# start of Document

Every week, WoW Insider brings you Gold Capped, in which Fox Van Allen and Basil "Euripides" Berntsen aim to show you how to make money on the auction house. Capitalism is the best, and communism is for dirty, Soviet-sympathizing hippies. If you disagree, Email Fox or twitter him @foxvanallen so you can be added to the CIA's "list."

On June 24, 2010, I woke up at 4 a.m. I grabbed some coffee, got into my car with my roommates, and went to the Cambridgeside Galleria mall to stand in a ridiculously long line. The goal: to get an Apple iPhone 4. It was the latest and greatest thing, and we all had to have it.

A very similar dynamic is happening right now in the World of Warcraft. There are a slew of new-for-patch-4.2 items currently available on the auction house. New BOE gear from Firelands. New tailoring and leatherworking patterns. New blacksmithing plans. Living Embers. New PVP gear. They're all -- at least in theory -- high-demand items. After all, given players' insatiable lust for better gear, customers should be lining up around the (virtual) block to be buying all this stuff.

But on many servers, they're not. The demand is clearly there, but markets are struggling to function.

What happened? Why did the market break? What are players doing wrong? And how exactly are you supposed to play the market with these new-for-4.2 items?



Case in Point: The Living Ember

The Living Ember is a BOE Firelands drop that's obtained from killing bosses therein. It's this raid tier's Primordial Saronite, with one sharp difference: You can't buy Living Embers with valor points. This severely limits supply, which of course puts upward pressure on Living Ember prices. And because of that natural urge to buy the latest and greatest the second it's available, demand for Living Embers (the items you can craft with them) is high, too.

High demand plus low supply equals a seller's dream market. Huge profits are just sitting out there, at least in theory, waiting for any guild or PUG raider who gets their grubby hands on a Living Ember.

But very few sellers actually benefited from those perfect storm conditions. Why? The Living Ember market is broken.

Supply is far too constricted. In Wrath, Blizzard allowed raiders -- and indeed, even more casual non-raiders -- to buy each tier's crafting "orbs" for emblems. In Cataclysm, that's simply not been the case. Chaos Orbs are only accessible by running heroics (they're still bind on pickup), and Living Embers, though sellable, are only accessible through raiding.

Having Primordial Saronite available for immediate purchase at emblem vendors seemed to work well with managing supply. Quantities were still quite limited at first, but high prices convinced those sitting on Frost Emblems to forgo their tier 9 gear and buy Primordial Saronite to sell, instead. Initial prices were high -- often around 10,000g. But these prices were reasonably high. People were willing to buy at that price point.

And as the high rollers filtered themselves out of the market, prices on Saronite dipped quickly. A few weeks later, Primordial Saronite was 2,500 to 5,000 gold apiece -- a price that held fairly steady. Raiders and guilds sold Saronite for profit; raiders and guilds bought Saronites to craft epics. The market worked, even if many players could only participate on the "seller" side of the equation.

But in Cataclysm, without any other source for Living Embers but raids, there just aren't enough people participating in the market to correct it. There are very few sellers, and they're fumbling in the dark without a clue what to price these things at. People are listing them way too high, leaving them to languish on the auction house without a buyer. That doesn't help buyers or sellers.

# end of Document

# Short exercise:
Please continue the World of Warcraft auction house article past its last sentence. You won't need the data after this text.

# start of Raw data

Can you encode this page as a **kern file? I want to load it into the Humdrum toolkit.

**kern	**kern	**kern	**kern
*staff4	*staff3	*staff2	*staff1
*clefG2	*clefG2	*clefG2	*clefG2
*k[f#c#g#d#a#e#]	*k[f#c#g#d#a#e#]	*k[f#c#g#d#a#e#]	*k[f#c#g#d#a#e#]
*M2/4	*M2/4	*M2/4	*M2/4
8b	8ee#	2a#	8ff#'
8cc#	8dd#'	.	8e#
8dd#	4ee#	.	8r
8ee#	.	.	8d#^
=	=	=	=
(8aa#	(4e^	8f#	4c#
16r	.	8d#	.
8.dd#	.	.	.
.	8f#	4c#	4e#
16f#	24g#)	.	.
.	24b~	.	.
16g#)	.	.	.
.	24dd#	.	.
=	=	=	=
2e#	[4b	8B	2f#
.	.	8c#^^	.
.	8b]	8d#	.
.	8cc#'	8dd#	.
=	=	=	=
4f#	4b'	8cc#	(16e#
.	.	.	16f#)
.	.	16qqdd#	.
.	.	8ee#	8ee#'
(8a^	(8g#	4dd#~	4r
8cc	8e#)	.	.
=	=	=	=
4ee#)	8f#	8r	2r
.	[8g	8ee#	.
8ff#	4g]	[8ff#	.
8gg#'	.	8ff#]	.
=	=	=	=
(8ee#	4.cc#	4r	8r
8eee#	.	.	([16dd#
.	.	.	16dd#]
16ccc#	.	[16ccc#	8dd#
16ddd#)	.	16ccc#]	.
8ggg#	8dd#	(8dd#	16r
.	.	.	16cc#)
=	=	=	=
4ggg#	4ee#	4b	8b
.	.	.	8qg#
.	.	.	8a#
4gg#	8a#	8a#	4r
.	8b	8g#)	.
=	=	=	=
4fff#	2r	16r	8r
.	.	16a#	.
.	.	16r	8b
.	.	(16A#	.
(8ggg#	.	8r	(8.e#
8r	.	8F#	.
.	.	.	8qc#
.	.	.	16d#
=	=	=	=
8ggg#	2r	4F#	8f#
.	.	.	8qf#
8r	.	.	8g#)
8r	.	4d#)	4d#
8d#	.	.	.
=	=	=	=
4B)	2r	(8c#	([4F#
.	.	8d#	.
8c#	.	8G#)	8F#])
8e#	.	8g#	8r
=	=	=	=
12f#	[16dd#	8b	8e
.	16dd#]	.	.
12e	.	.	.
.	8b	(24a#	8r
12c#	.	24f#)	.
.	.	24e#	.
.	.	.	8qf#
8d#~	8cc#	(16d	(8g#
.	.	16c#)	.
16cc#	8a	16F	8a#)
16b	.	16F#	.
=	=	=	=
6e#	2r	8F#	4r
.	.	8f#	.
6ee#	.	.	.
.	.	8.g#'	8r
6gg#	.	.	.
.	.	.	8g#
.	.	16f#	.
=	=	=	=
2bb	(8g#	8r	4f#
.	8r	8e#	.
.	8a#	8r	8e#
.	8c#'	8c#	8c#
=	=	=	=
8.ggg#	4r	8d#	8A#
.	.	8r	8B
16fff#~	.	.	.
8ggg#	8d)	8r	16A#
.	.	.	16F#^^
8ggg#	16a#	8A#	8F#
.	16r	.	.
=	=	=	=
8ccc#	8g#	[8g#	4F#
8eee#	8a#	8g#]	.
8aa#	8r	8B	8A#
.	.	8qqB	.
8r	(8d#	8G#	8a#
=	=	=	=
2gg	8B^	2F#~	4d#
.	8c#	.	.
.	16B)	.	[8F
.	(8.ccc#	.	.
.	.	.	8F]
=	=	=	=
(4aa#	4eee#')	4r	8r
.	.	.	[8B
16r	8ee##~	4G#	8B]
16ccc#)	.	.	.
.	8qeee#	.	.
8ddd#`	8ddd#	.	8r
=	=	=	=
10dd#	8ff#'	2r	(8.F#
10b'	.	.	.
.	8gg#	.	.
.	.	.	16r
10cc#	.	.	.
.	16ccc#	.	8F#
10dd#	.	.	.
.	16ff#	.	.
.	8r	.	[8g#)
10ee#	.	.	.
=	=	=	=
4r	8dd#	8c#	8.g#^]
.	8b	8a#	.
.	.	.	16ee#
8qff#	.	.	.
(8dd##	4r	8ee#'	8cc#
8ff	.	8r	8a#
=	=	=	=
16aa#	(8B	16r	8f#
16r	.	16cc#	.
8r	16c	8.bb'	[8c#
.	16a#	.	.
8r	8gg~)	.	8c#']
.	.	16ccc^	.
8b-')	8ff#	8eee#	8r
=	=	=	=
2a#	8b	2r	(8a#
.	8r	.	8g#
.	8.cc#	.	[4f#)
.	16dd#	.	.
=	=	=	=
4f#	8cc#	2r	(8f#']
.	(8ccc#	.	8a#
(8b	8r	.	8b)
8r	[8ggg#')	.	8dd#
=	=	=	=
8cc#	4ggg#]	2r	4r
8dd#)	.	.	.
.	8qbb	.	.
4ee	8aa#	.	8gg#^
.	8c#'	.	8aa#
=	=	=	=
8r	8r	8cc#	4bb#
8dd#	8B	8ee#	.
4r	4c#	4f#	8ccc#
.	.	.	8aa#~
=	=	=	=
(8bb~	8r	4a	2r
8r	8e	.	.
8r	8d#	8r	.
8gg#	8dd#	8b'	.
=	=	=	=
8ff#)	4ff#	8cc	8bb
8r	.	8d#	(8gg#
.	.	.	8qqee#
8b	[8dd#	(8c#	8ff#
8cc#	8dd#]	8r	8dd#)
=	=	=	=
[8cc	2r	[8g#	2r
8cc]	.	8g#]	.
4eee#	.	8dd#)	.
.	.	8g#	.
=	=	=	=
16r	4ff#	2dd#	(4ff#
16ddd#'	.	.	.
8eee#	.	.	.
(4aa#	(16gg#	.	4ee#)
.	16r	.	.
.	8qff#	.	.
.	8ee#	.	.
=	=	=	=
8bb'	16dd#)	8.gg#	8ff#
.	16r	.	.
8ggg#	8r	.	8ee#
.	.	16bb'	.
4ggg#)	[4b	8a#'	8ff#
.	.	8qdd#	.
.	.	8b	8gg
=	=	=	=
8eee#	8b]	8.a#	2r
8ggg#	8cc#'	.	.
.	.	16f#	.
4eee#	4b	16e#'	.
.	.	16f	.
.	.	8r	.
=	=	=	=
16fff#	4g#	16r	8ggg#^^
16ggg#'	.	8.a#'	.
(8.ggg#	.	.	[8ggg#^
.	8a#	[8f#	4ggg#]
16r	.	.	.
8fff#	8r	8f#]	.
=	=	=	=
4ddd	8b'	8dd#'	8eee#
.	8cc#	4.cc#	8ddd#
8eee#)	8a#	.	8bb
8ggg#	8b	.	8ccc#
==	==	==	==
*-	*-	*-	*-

# end of Raw data

# Answer for the task:
Though demand is high, there's little motivation to sell. The people who want Living Embers the most are raiders. The only people who can sell Living Embers are raiders. Therein lies the problem with the market -- there's just little desire to sell right now. Most raid teams are keeping these hard-to-get items "in the family," so to speak.

Changes to the way guilds make money in Cataclysm are only exacerbating the problem with this market. The guild perk Cash Flow ensures that guilds with active members have money to spend on them. Further, for level 25 guilds, completing "guild challenges" -- as simple here as running heroics, battlegrounds, or raids in guild groups -- awards large sums of money each week:

  • 250g per heroic times seven heroics/week = 1,750g

  • 500g per rated battleground times three rated BGs/week = 1,500g

  • 1,000g per raid once/week = 1,000g

Granted, in the great scheme of things, the 5,000 gold or more that a guild can make each week isn't a lot when you divide it over the sum total of players in the guild. Still, it's money that the guild doesn't have to come up with elsewhere. Simply put: The more money guilds make without selling BOEs, the less incentive they have to sell BOEs.

The hardcore raiding guilds that are able to down Firelands content and obtain these Living Embers have treasuries that are flush with cash. Sure, they could rack up 250,000 gold every week for the next month by selling off its Firelands BOEs. But with all the gold coming in from other sources, do they need to?

No. And that's why few guilds are doing it. They're saving Living Embers for their raiders and giving away BOEs on /rolls like they were boss drops. Completely understandable, but all of it does little for the server economy.

Market snapshot: Living Embers

To try and get a universal view of the Living Ember market, I headed to The Undermine Journal. Few markets have Living Embers currently listed. Those that do ... well ...

As you can see, the market for Living Embers is all over the place. No one seems to know where to price these things. The highest auction price shown is 429,496g each. (Really, dude? You thought they'd sell for that?) The lowest price (with active listings) was just over 15,000g. Most listings were somewhere in between, with a number in the 30,000 to 60,000 gold range.

Digging deeper into the Undermine Journal data, you find an ugly truth: Few of these, if any, are selling.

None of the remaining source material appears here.